:: WHAT THE TASK ASKS ::
Word for word, restate the lines from the one containing "background: #f0abfc ->" through the last line of the material, and include no pictures.

:: RECORDED INFORMATION ::
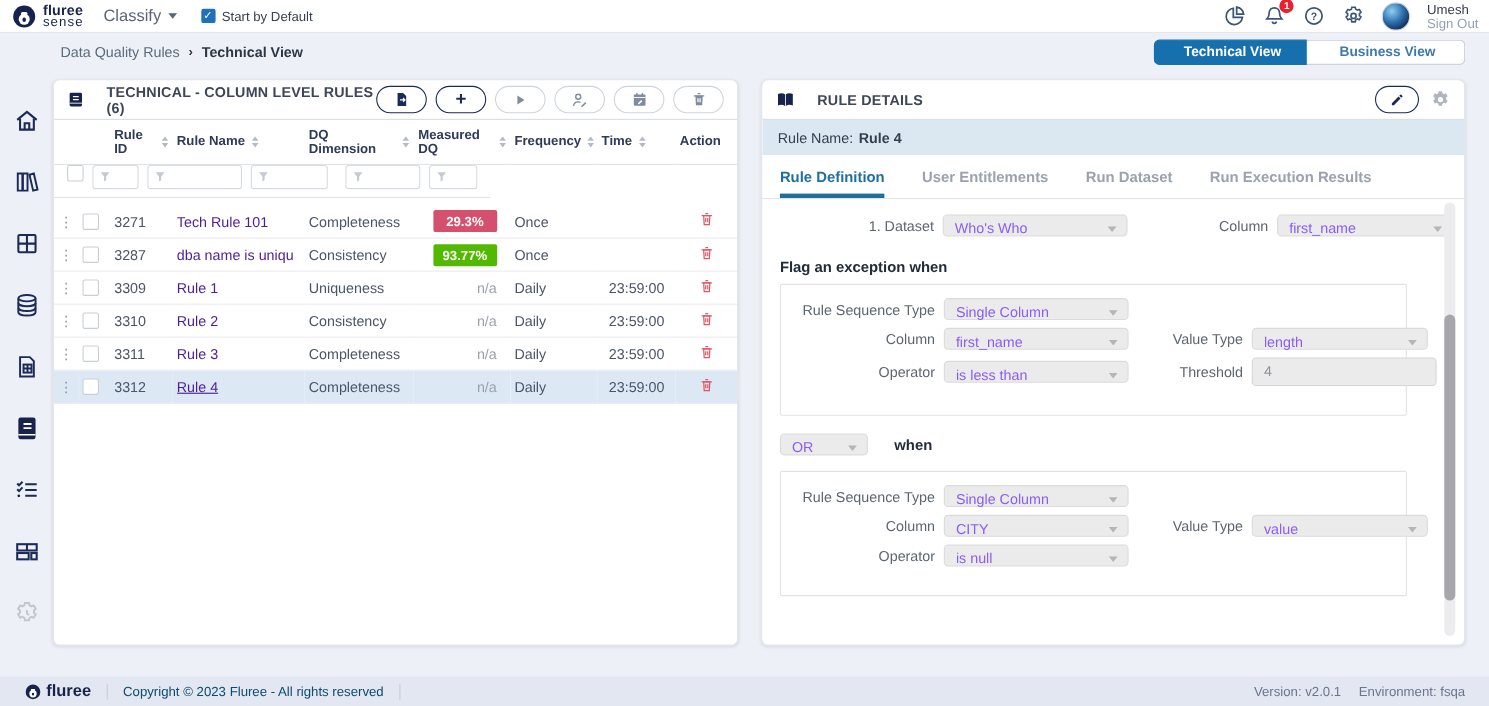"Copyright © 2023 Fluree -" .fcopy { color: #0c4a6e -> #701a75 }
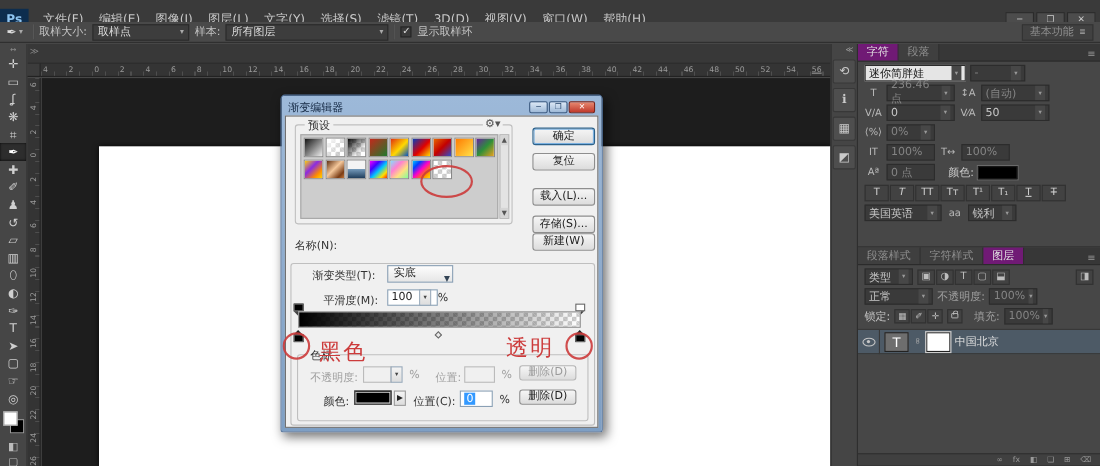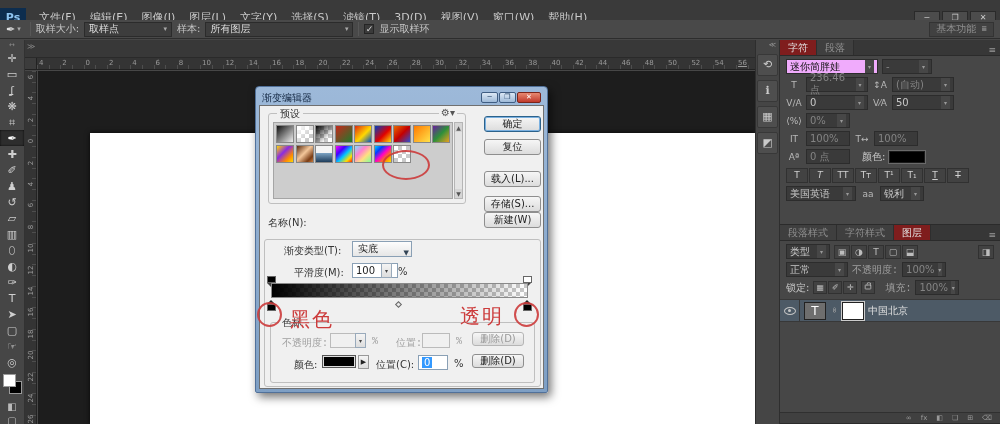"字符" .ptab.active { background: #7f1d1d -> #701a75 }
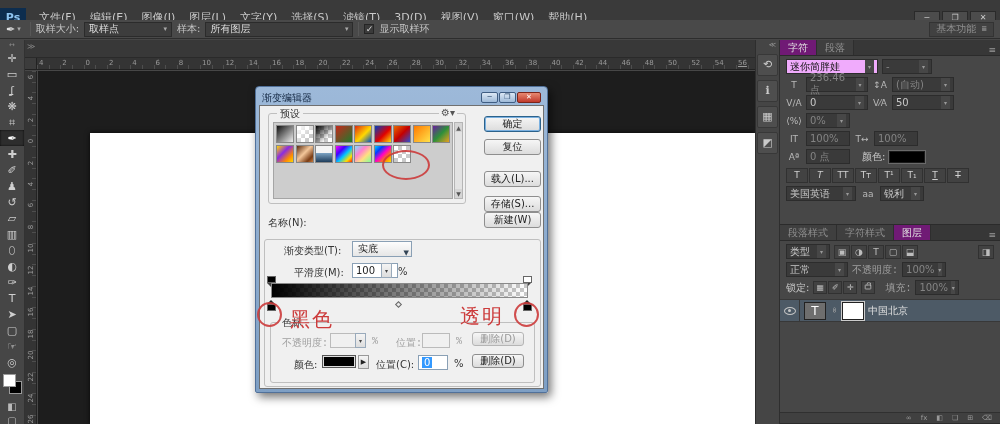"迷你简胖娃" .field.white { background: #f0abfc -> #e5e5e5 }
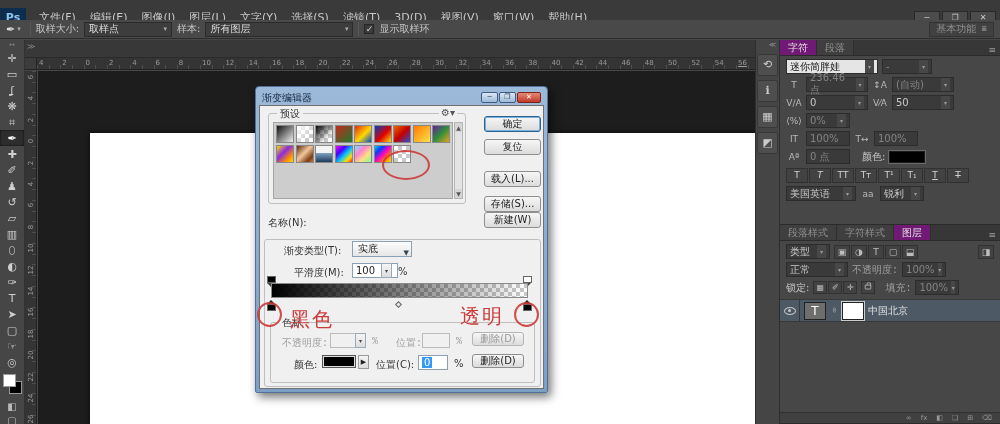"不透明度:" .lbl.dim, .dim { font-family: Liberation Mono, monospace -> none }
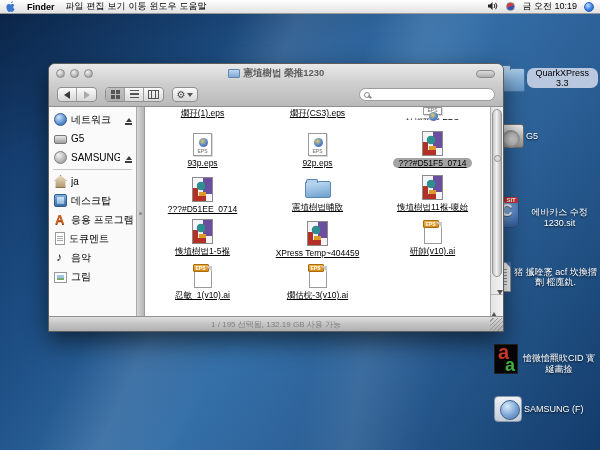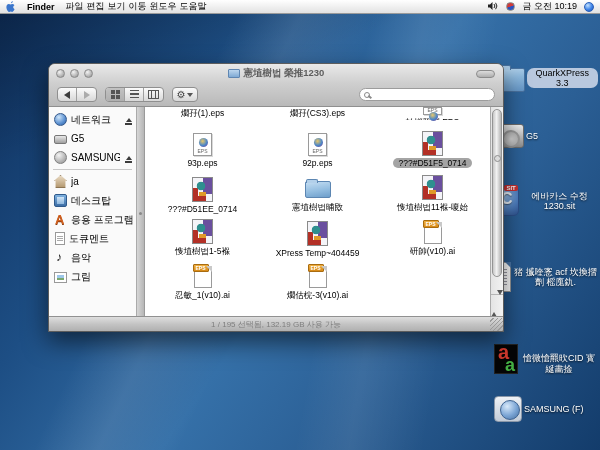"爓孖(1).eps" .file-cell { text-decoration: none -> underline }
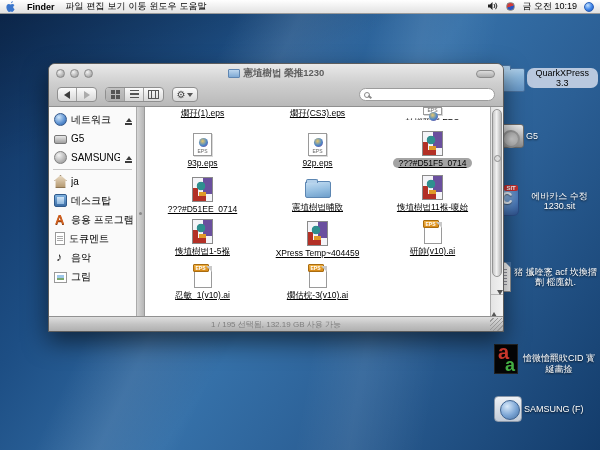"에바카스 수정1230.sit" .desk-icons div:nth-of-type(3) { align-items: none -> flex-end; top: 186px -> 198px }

:: ANSWER FOR THIS EXERCISE ::
"迷你简胖娃" .field.white { background: #f0abfc -> #e5e5e5 }
"不透明度:" .lbl.dim, .dim { font-family: Liberation Mono, monospace -> none }
"爓孖(1).eps" .file-cell { text-decoration: none -> underline }
"에바카스 수정1230.sit" .desk-icons div:nth-of-type(3) { align-items: none -> flex-end; top: 186px -> 198px }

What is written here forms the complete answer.